Setiap pagi aku tak hanya sekedar duduk menguping para penggosip itu. Aku mulai
banyak membaca. Setiap detiknya aku maknai dengan berbagai harapan. Dia ya dia
yang menjadi salahsatu sumber semangat baruku. Dia yang barusan bertanya
tentang perlombaan ini dan dia yang terlihat bahagia. Entah karena apa. Tapi
terselip harapan bahwa alasan bahagianya adalah diriku. Menjadi patnerku. Tapi
entahlah aku tak ingin menerka terlalu jauh. Bagiku bahagianya adalah bahagia
tak terhingga untukku.
֍֍֍
Hari perlombaan itu tinggal beberapa minggu. Aku harus berusaha keras untuk
menyeimbangkan pengetahuanku dengan para patnerku. Mereka semua orang-orang
hebat. Aku sangat mengakuinya. Seperti sekarang, aku tenggelam dalam bacaanku
di sudut ruangan ini. Duniaku seakan teralihkan kedalam deretan aksara yang
sedang aku baca.

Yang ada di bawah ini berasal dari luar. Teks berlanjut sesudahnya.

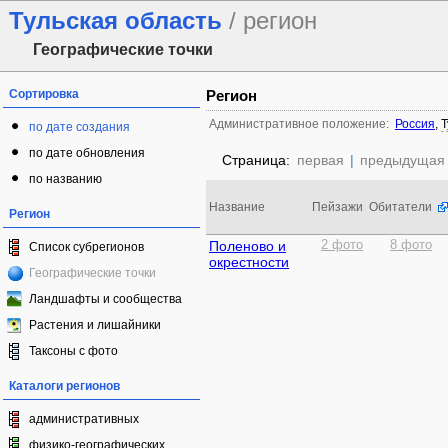
Тульская область
/ регион
Географические точки
Сортировка
Регион
Административное положение:
Россия
,
Т
по дате создания
по дате обновления
Страница:
первая
|
предыдущая
по названию
Название
Пейзажи
Обитатели
Регион
Поленово и
2 фото
8 фото
Список субрегионов
окрестности
Географические точки
Ландшафты и сообщества
Растения и лишайники
Таксоны с фото
Каталоги регионов
административных
физико-географических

Lalu sebuah tangan mendarat dipunggungku dengan begitu
menyebalkannya.
“Taaaan.. tau gak gosip terbaru hari ini??" Tanya Ranti berapi-api.
"Lo
pasti udah tau deh kalau gue bukan tukang gosip!" Aku mendelik kesal
karena merasa terganggu bahkan untuk hal tidak penting seperti ini.
"Ooh iya
lupa, lo kan Miss NO GOSIP itu yaa. Haha. Dasar kuper lu!"
"Oh ya?
Terserah lo aja. Gue sih taunya ngegosip itu dosa."
"Iya deh
iya gak usah dalil gue juga kali!" Nadanya terdengar kesal. Aku pura-pura
tak memperdulikannya. Tapi sepersekian detik kemudian dia kembali bersuara.
“Tapi sumpah
demi apapun gue mau cerita, terserah lo mau dengerin atau enggak yang pasti ini
kabar gembira ra ra raaaaaaa... Taniaaaa..” Sekarang kedua tangannya sibuk
mengguncang-guncangkan bahuku. Aku mendesah pasrah lalu dengan terpaksa
memposisikan diri menghadap si pencerita berisik ini.
“Oke, kalau
sampe ini gak penting, gue makan lo hidup-hidup
ran!” Kataku mengancam. Ranti meringgis lalu bersiap memulai cerita.
“Lo harus
tau.. Jadiiii hari ini gue, sahabat lo yang cantik ini udah resmi berganti
status!!!” Katanya ceria. Aku tidak terkejut. Sedikitpun tidak. Apa yang
penting dari itu?
“Heh! Lo kok
diem aja sih taan..” Rengeknya. Aku segera membetulkan ekspresiku.
“Eh iya maaf,
selamat ya Ranti sayaaaang.. siapa sih cowok buta yang mau diajak jadian sama
lo? Haha” Kataku asal saja sebenarnya.
“Yee.. dasar
sirik ya lo!! Lo pasti bakalan tau deeh, sebentar lagi dia kesini kok. Tiap
hari juga nongkrong disini. Ah lo pasti tau betul siapa dia.”
“Oooh oke,
jadi gimana kronologisnya?”
“Uuuh.. Kepo
juga kan lo! Haha.. oke deh gue kasih tau, sebenernya dia udah lama
pe-de-ka-tein gue. Gue sih lempeng-lempeng aja. Eeh tadi di kelas dia nembak
gue, pake acara bawa bunga. Gue kan jadi melting. Yaudah gue terima aja.”
“Hah?
Sesimpel itu?” Alisku bertaut.
“Emang gue
elo, yang rempongnya minta ampun soal urusan cinta. Gak yaaaa..”
Lagi-lagi aku
hanya bisa menghela nafas, lalu melanjutkan bacaanku sementara Ranti terus
mengoceh disampingku. Ah ya begitulah Ranti, sahabatku yang terkadang berlaku
seenaknya. Bagiku masalah hati adalah hal paling serius. Lalu tiba-tiba suara
Ranti berhenti terganti suara lain yang datang.
“Mau pulang sekarang?”
Suara itu bertanya. Aku mengenal suara itu. Dan aku menoleh untuk memastikan.
FIDI!
Dia mendekati
ranti, dan sepertinya pertanyaan tadi untuknya. Apa maksud semua ini?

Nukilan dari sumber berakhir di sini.